Performance Nutrition Primer
Training only works when athletes are fueled well enough to adapt. This section gives athletes and families practical guidance on food, recovery, hydration, and iron-rich eating habits.
Carbohydrates
Carbohydrates support workout quality, racing, glycogen replacement, and recovery.
Protein
Protein supports muscle repair, immune function, recovery, and adaptation.
Healthy Fats
Healthy fats support hormone production, vitamin absorption, joint health, and long-duration energy needs.
General Calorie Guidelines for High School Runners
Calorie needs vary by body size, event group, mileage, growth, metabolism, sleep, and stress. These ranges are rough guidelines, not strict targets.

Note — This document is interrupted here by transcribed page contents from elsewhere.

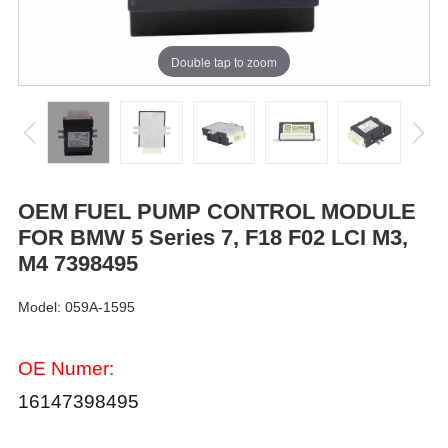
Double tap to zoom
OEM FUEL PUMP CONTROL MODULE
FOR BMW 5 Series 7, F18 F02 LCI M3,
M4 7398495
Model: 059A-1595
OE Numer:
16147398495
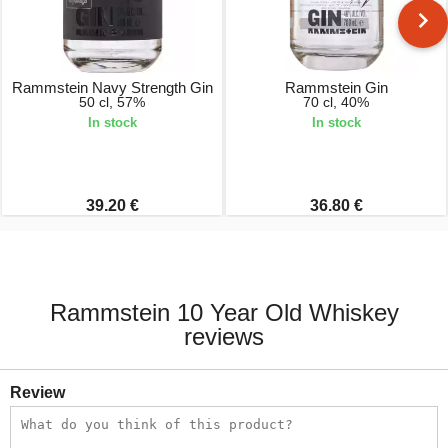
Rammstein Navy Strength Gin
Rammstein Gin
50 cl, 57%
70 cl, 40%
In stock
In stock
39.20 €
36.80 €
Rammstein 10 Year Old Whiskey
reviews
Review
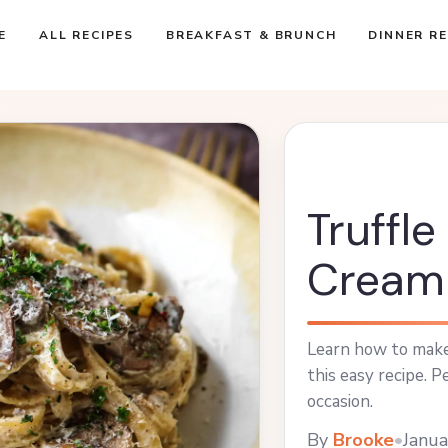
E
ALL RECIPES
BREAKFAST & BRUNCH
DINNER RE
Truffl
Cream
Learn how to make
this easy recipe. P
occasion.
By
Brooke
•
Janua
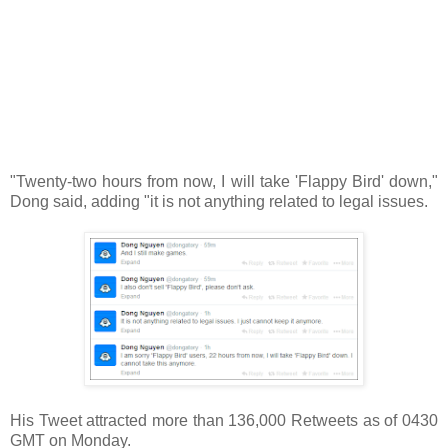
"Twenty-two hours from now, I will take 'Flappy Bird' down,"
Dong said, adding "it is not anything related to legal issues.
His Tweet attracted more than 136,000 Retweets as of 0430
GMT on Monday.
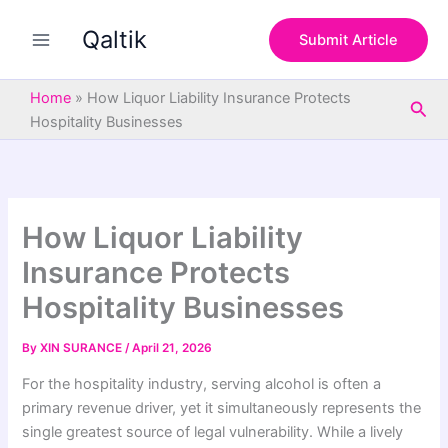
S
Skip
e
Qaltik
to
Submit Article
a
content
r
c
Home
»
How Liquor Liability Insurance Protects
Sea
h
Hospitality Businesses
How Liquor Liability
Insurance Protects
Hospitality Businesses
By
XIN SURANCE
/
April 21, 2026
For the hospitality industry, serving alcohol is often a
primary revenue driver, yet it simultaneously represents the
single greatest source of legal vulnerability. While a lively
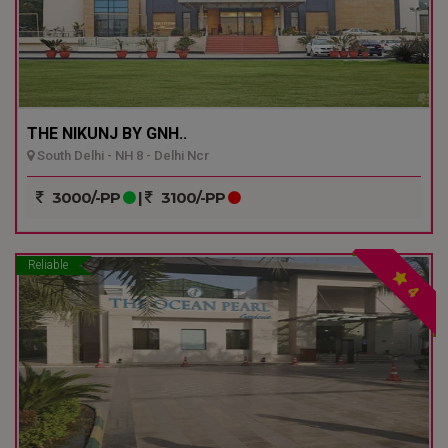
THE NIKUNJ BY GNH..
South Delhi - NH 8 - Delhi Ncr
3000/-PP
|
3100/-PP
Reliable
4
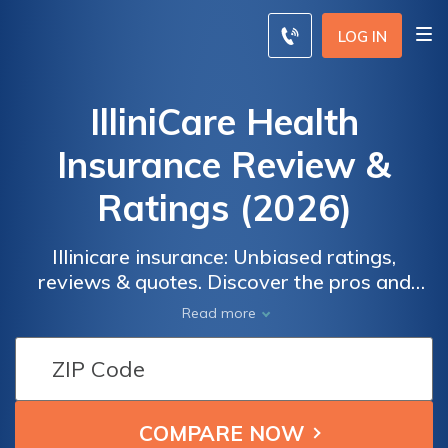
LOG IN
IlliniCare Health
Insurance Review &
Ratings (2026)
Illinicare insurance: Unbiased ratings,
reviews & quotes. Discover the pros and
cons of Illinicare Insurance through real user
Read more
ratings and reviews. Get comprehensive
information on coverage options, costs, and
customer satisfaction. Compare quotes from
top insurance providers to find the best plan
for your needs.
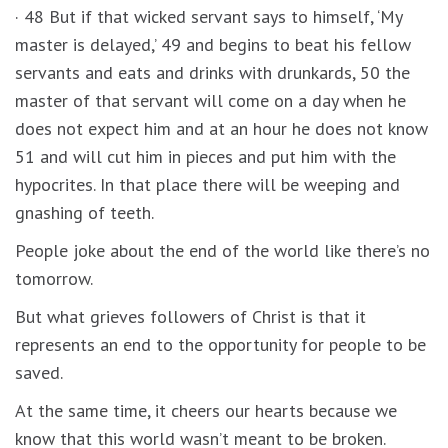
· 48 But if that wicked servant says to himself, ‘My
master is delayed,’ 49 and begins to beat his fellow
servants and eats and drinks with drunkards, 50 the
master of that servant will come on a day when he
does not expect him and at an hour he does not know
51 and will cut him in pieces and put him with the
hypocrites. In that place there will be weeping and
gnashing of teeth.
People joke about the end of the world like there’s no
tomorrow.
But what grieves followers of Christ is that it
represents an end to the opportunity for people to be
saved.
At the same time, it cheers our hearts because we
know that this world wasn’t meant to be broken.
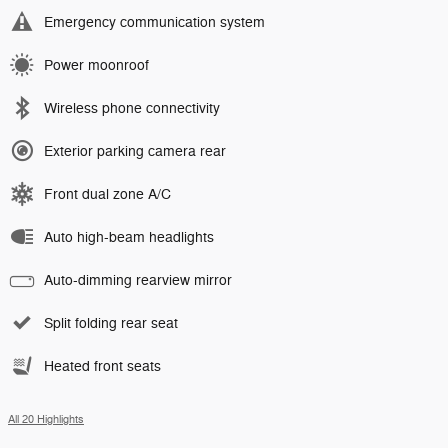
Emergency communication system
Power moonroof
Wireless phone connectivity
Exterior parking camera rear
Front dual zone A/C
Auto high-beam headlights
Auto-dimming rearview mirror
Split folding rear seat
Heated front seats
All 20 Highlights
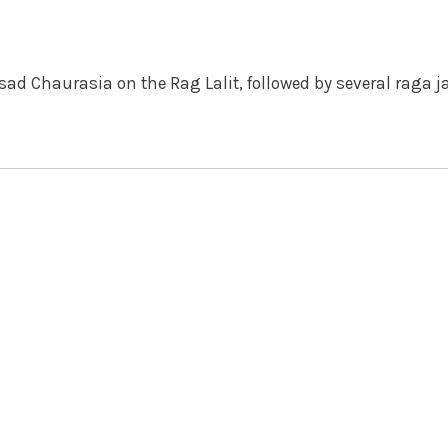
sad Chaurasia on the Rag Lalit, followed by several raga j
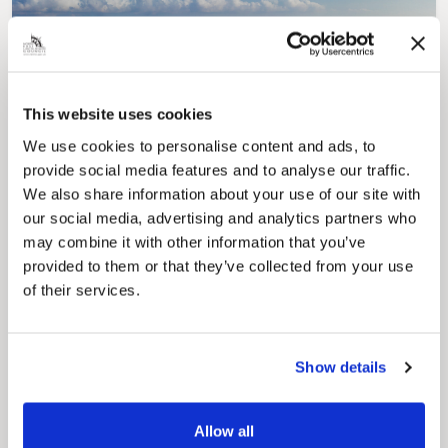
This website uses cookies
Pinned
We use cookies to personalise content and ads, to
Council Plan
provide social media features and to analyse our traffic.
Our Council Plan sets out the authority’s
aims, supporting the continued borough
We also share information about your use of our site with
regeneration and the growth of our people.
our social media, advertising and analytics partners who
may combine it with other information that you’ve
provided to them or that they’ve collected from your use
of their services.
Show details
Allow all
Pinned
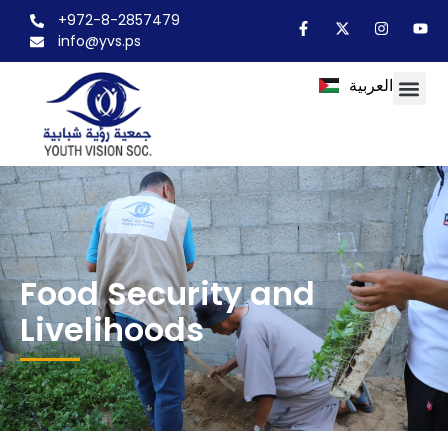
+972-8-2857479
info@yvs.ps
العربية
Food Security and
Livelihoods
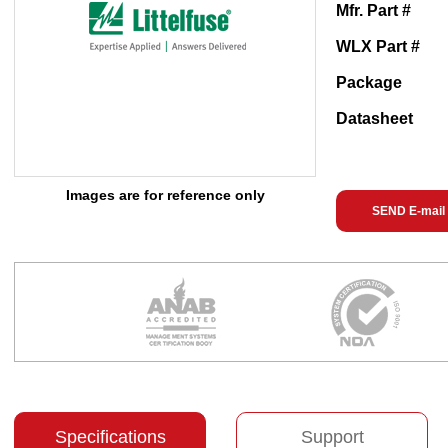
Mfr. Part #
WLX Part #
Package
Datasheet
Images are for reference only
SEND E-mail
Specifications
Support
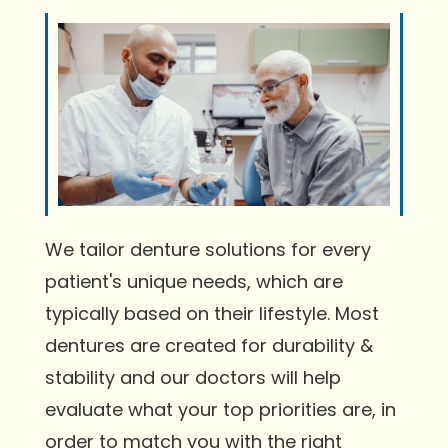
We tailor denture solutions for every
patient's unique needs, which are
typically based on their lifestyle. Most
dentures are created for durability &
stability and our doctors will help
evaluate what your top priorities are, in
order to match you with the right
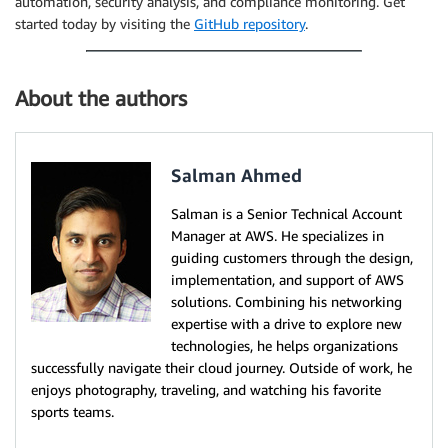
automation, security analysis, and compliance monitoring. Get
started today by visiting the
GitHub repository
.
About the authors
Salman Ahmed
Salman is a Senior Technical Account
Manager at AWS. He specializes in
guiding customers through the design,
implementation, and support of AWS
solutions. Combining his networking
expertise with a drive to explore new
technologies, he helps organizations
successfully navigate their cloud journey. Outside of work, he
enjoys photography, traveling, and watching his favorite
sports teams.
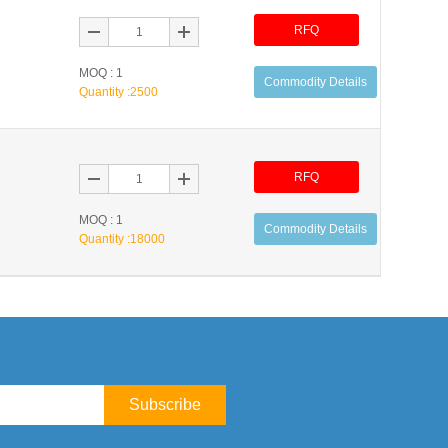
RFQ
MOQ : 1
Commodity Details
Quantity :
2500
RFQ
MOQ : 1
Commodity Details
Quantity :
18000
Subscribe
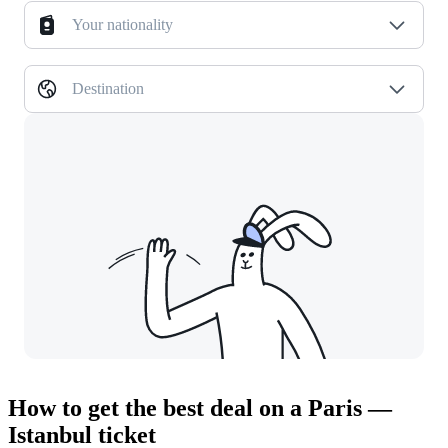
Your nationality
Destination
How to get the best deal on a Paris —
Istanbul ticket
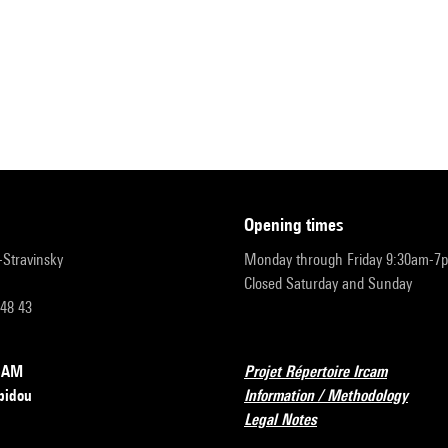
opening times
r-Stravinsky
Monday through Friday 9:30am-7
Closed Saturday and Sunday
 48 43
RCAM
Projet Répertoire Ircam
pidou
Information / Methodology
Legal Notes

| Athlete Type | Estimated Daily Calories | Notes |
|---|---|---|
| Smaller developing runner | 2200–2800 kcal | Younger athletes or lighter runners with moderate training loads. |
| Typical high school distance runner | 2800–3800 kcal | Common range during active cross country or track seasons. |
| High-mileage varsity runner | 3500–5000+ kcal | Especially during peak mileage or championship training blocks. |
| Sprint / power athlete | 2600–4200 kcal | Needs vary with body size and strength training volume. |
Iron and Athletic Performance
Iron is essential for oxygen transport, red blood cell production, aerobic metabolism, and recovery. Low iron availability can contribute to fatigue, elevated heart rate, poor workout recovery, declining endurance, dizziness, headaches, and difficulty maintaining training quality.
Distance runners, female athletes, rapidly growing athletes, and high-mileage runners are at greater risk for iron deficiency. Nutrition matters long before an athlete reaches clinical anemia.
| Food Source | Iron Type | Relative Bioavailability | Notes |
|---|---|---|---|
| Clams / oysters | Heme | Very high | Among the most absorbable natural iron sources. |
| Liver (beef or chicken) | Heme | Very high | Extremely iron dense, though not universally popular. |
| Red meat / bison | Heme | High | Excellent athlete-friendly iron source with strong absorption. |
| Dark turkey meat | Heme | Moderate-high | Good option for athletes who avoid red meat. |
| Eggs | Mixed | Moderate | Useful support food, though less absorbable than red meat. |
| Lentils / beans | Non-heme | Moderate-low | Absorption improves when paired with vitamin C. |
| Spinach | Non-heme | Lower | Contains iron, but also compounds that reduce absorption. |
| Fortified cereals | Non-heme | Variable | Can help intake totals, but absorption varies widely. |
Improving iron absorption: pair iron-rich meals with vitamin C sources like tomatoes, citrus, peppers, or berries. Avoid consuming large amounts of calcium immediately alongside iron-focused meals when possible.
Featured Team Meal — Bison Chili
This meal combines highly bioavailable heme iron from bison with vitamin C-rich tomatoes, fiber-rich beans, and additional micronutrients from spinach.
| Ingredient | Amount |
|---|---|
| Ground bison | 2 lb |
| Dark red kidney beans | 2 cans, drained |
| Diced tomatoes | 2 large cans |
| Tomato paste | 1 small can |
| Fresh spinach | 1 large bag |
| Yellow onions | 2 diced |
| Bell peppers | 2 diced |
| Garlic | 4–6 cloves |
| Beef broth | 2 cups |
| Chili powder | 2–3 tbsp |
| Cumin | 1 tbsp |
| Smoked paprika | 1 tbsp |
| Salt & pepper | To taste |
Preparation
- Brown the bison in a cast iron pot or Dutch oven to increase iron transfer during cooking.
- Add onions, peppers, and garlic. Cook until softened.
- Stir in tomatoes, tomato paste, beans, broth, and seasonings.
- Simmer slowly for 1.5–3 hours, stirring occasionally.
- Add spinach near the end so it softens without overcooking.
- Serve with rice, potatoes, bread, or tortilla chips depending on athlete energy needs.